Dom Shelton: Nestes dias, ouvi muitas emoções diferentes que atravessaram as mentes e os corações das pessoas. É claro que há uma grande tristeza, uma profunda tristeza, porque, neste país, estamos mais uma vez diante da perda de uma vida devido ao racismo. Raiva e indignação são justificadas porque, mais uma vez, é incrível que tenhamos testemunhado a morte de um homem afro-americano que estava sob custódia policial e, mais uma vez, assistimos a indiferença em relação a uma pessoa que está implorando para poder respirar. Não ter acolhido esta suplica está simplesmente além do que é pensável. Também acredito que, diante disso, muitas pessoas se perguntam: “O que podemos fazer?” Porque acho que as pessoas gostariam de fazer alguma coisa. “De que modo posso ajudar? O que podemos fazer?” No meio de toda essa dor, luta, indignação e raiva justificada, também há pessoas que olham dentro de seus corações. Há pessoas que dizem: “O que podemos fazer?” e são guiadas pelo Espírito Santo. Existem muitas iniciativas em andamento hoje: desde as desordens nas ruas, que incluem tudo, aos protestos, felizmente, pacíficos aos conflitos e tumultos que levam à destruição da propriedade privada, e isso não podemos aprovar. É claro que pedimos o fim disso.
A seu ver, pode-se afirmar que as atuais condições de vida nos Estados Unidos, a partir do confinamento e as consequentes reaberturas graduais, devido à pandemia da Covid-19, tenham algum peso no que acontece em geral no país?
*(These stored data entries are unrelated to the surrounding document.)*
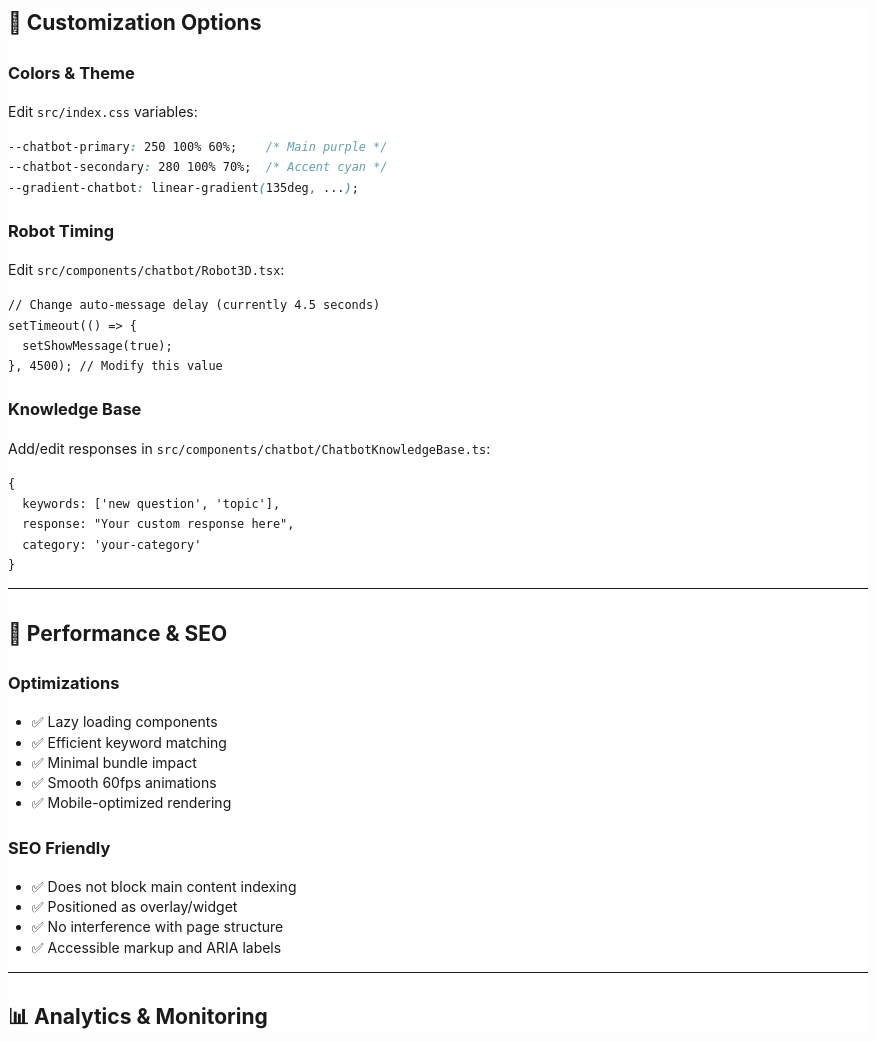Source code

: ## 🎨 **Customization Options**

### **Colors & Theme**
Edit `src/index.css` variables:
```css
--chatbot-primary: 250 100% 60%;    /* Main purple */
--chatbot-secondary: 280 100% 70%;  /* Accent cyan */
--gradient-chatbot: linear-gradient(135deg, ...);
```

### **Robot Timing**
Edit `src/components/chatbot/Robot3D.tsx`:
```tsx
// Change auto-message delay (currently 4.5 seconds)
setTimeout(() => {
  setShowMessage(true);
}, 4500); // Modify this value
```

### **Knowledge Base**
Add/edit responses in `src/components/chatbot/ChatbotKnowledgeBase.ts`:
```tsx
{
  keywords: ['new question', 'topic'],
  response: "Your custom response here",
  category: 'your-category'
}
```

---

## 🔧 **Performance & SEO**

### **Optimizations**
- ✅ Lazy loading components
- ✅ Efficient keyword matching
- ✅ Minimal bundle impact
- ✅ Smooth 60fps animations
- ✅ Mobile-optimized rendering

### **SEO Friendly**
- ✅ Does not block main content indexing
- ✅ Positioned as overlay/widget
- ✅ No interference with page structure
- ✅ Accessible markup and ARIA labels

---

## 📊 **Analytics & Monitoring**
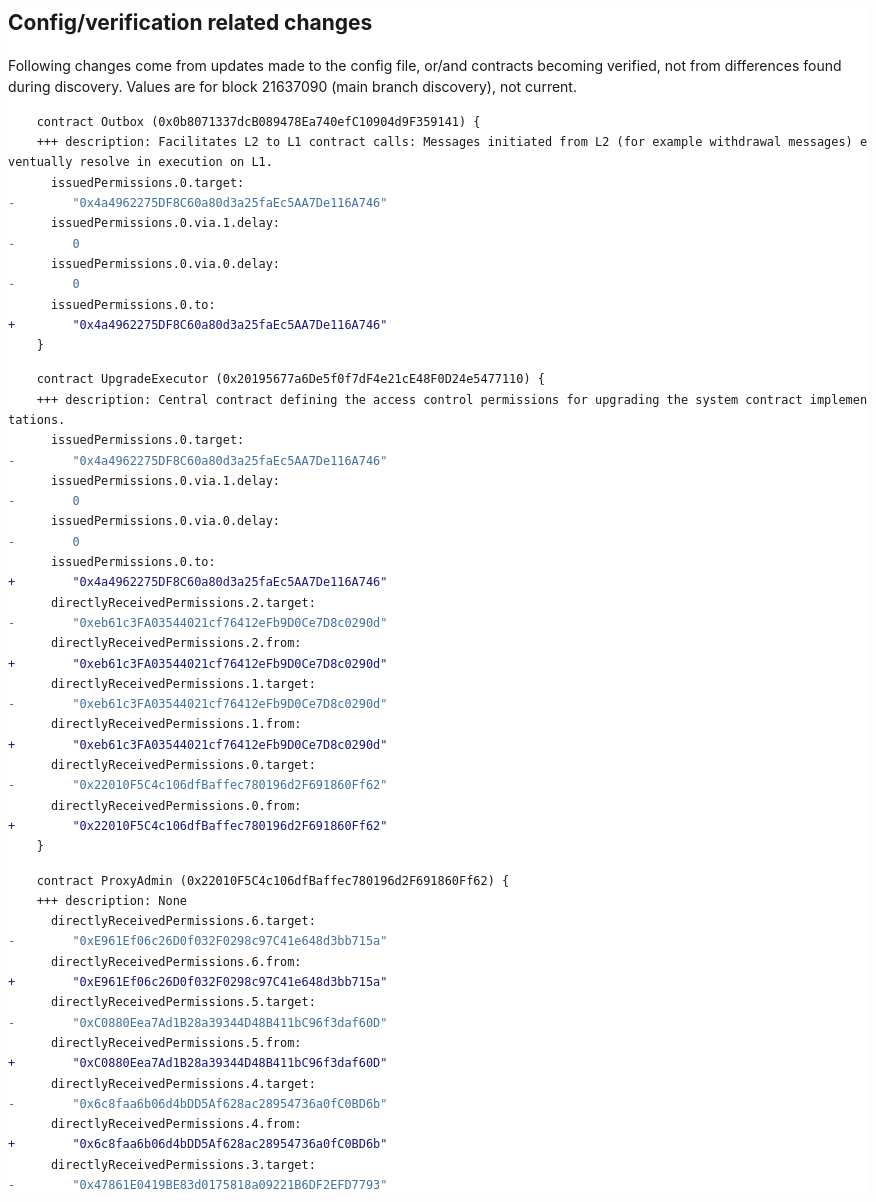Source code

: ## Config/verification related changes

Following changes come from updates made to the config file,
or/and contracts becoming verified, not from differences found during
discovery. Values are for block 21637090 (main branch discovery), not current.

```diff
    contract Outbox (0x0b8071337dcB089478Ea740efC10904d9F359141) {
    +++ description: Facilitates L2 to L1 contract calls: Messages initiated from L2 (for example withdrawal messages) eventually resolve in execution on L1.
      issuedPermissions.0.target:
-        "0x4a4962275DF8C60a80d3a25faEc5AA7De116A746"
      issuedPermissions.0.via.1.delay:
-        0
      issuedPermissions.0.via.0.delay:
-        0
      issuedPermissions.0.to:
+        "0x4a4962275DF8C60a80d3a25faEc5AA7De116A746"
    }
```

```diff
    contract UpgradeExecutor (0x20195677a6De5f0f7dF4e21cE48F0D24e5477110) {
    +++ description: Central contract defining the access control permissions for upgrading the system contract implementations.
      issuedPermissions.0.target:
-        "0x4a4962275DF8C60a80d3a25faEc5AA7De116A746"
      issuedPermissions.0.via.1.delay:
-        0
      issuedPermissions.0.via.0.delay:
-        0
      issuedPermissions.0.to:
+        "0x4a4962275DF8C60a80d3a25faEc5AA7De116A746"
      directlyReceivedPermissions.2.target:
-        "0xeb61c3FA03544021cf76412eFb9D0Ce7D8c0290d"
      directlyReceivedPermissions.2.from:
+        "0xeb61c3FA03544021cf76412eFb9D0Ce7D8c0290d"
      directlyReceivedPermissions.1.target:
-        "0xeb61c3FA03544021cf76412eFb9D0Ce7D8c0290d"
      directlyReceivedPermissions.1.from:
+        "0xeb61c3FA03544021cf76412eFb9D0Ce7D8c0290d"
      directlyReceivedPermissions.0.target:
-        "0x22010F5C4c106dfBaffec780196d2F691860Ff62"
      directlyReceivedPermissions.0.from:
+        "0x22010F5C4c106dfBaffec780196d2F691860Ff62"
    }
```

```diff
    contract ProxyAdmin (0x22010F5C4c106dfBaffec780196d2F691860Ff62) {
    +++ description: None
      directlyReceivedPermissions.6.target:
-        "0xE961Ef06c26D0f032F0298c97C41e648d3bb715a"
      directlyReceivedPermissions.6.from:
+        "0xE961Ef06c26D0f032F0298c97C41e648d3bb715a"
      directlyReceivedPermissions.5.target:
-        "0xC0880Eea7Ad1B28a39344D48B411bC96f3daf60D"
      directlyReceivedPermissions.5.from:
+        "0xC0880Eea7Ad1B28a39344D48B411bC96f3daf60D"
      directlyReceivedPermissions.4.target:
-        "0x6c8faa6b06d4bDD5Af628ac28954736a0fC0BD6b"
      directlyReceivedPermissions.4.from:
+        "0x6c8faa6b06d4bDD5Af628ac28954736a0fC0BD6b"
      directlyReceivedPermissions.3.target:
-        "0x47861E0419BE83d0175818a09221B6DF2EFD7793"
```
Dom Shelton: Acredito que esteja relacionado, mas o que quero dizer é que isso é algo contra o qual lutamos desde o nascimento de nosso país: o racismo. O pensamento de que pessoas de uma raça diferente – negros – valem menos que eu por causa de sua pertença racial. O racismo é o seguinte: acreditar que alguém vale menos que eu porque pertence a uma raça diferente da minha. Não quero atribuir o que está acontecendo à situação atual: as raízes não estão no momento atual. As raízes de tudo isso estão em nossa longa história de tentativas de combater o racismo de forma construtiva e adequada. Acredito que a pandemia que estamos vivendo e que causou o confinamento certamente fomentou frustração e raiva justificadas. A pandemia revelou a realidade “racial”, para a qual os negros deste país, e especialmente os afro-americanos, foram particularmente afetados pelo vírus por causa do racismo sistêmico, de todas as coisas que os colocam nas condições em que estão. Muitos deles não têm seguro de saúde. Muitos trabalham na indústria de serviços e não têm licença médica. Muitos vivem em condições de habitação que abrangem várias gerações, todas juntas, tornando impossível o distanciamento social. Todos esses aspectos do racismo sistêmico jogaram gasolina no fogo da frustração. Então, eu diria que a minha primeira resposta seria “sim” e “não”. “Sim” porque vê crescer a frustração por causa da pandemia e do modo como a pandemia afetou particularmente os negros no país, e isso é uma manifestação do racismo sistêmico. Mas as raízes da situação atual não estão na pandemia: são profundas, são raízes históricas que fazem parte da falta de respeito à vida neste país e de nossa incapacidade ou falta de vontade de enfrentar o tema das raças e do racismo.
Como a Igreja nos Estados Unidos responde a essa situação, em particular no que diz respeito a algumas formas de violência que se expressaram durante essas manifestações?
Dom Shelton: Certamente não podemos justificar a violência. Pedimos protestos pacíficos. Neste período, uma frase de Martin Luther King foi lembrada, segundo a qual uma revolta é a linguagem daqueles que não são ouvidos. Embora condenemos com força a violência nas desordens, compreendemos a frustração e a indignação das pessoas que também se envolvem em protestos pacíficos para serem ouvidas.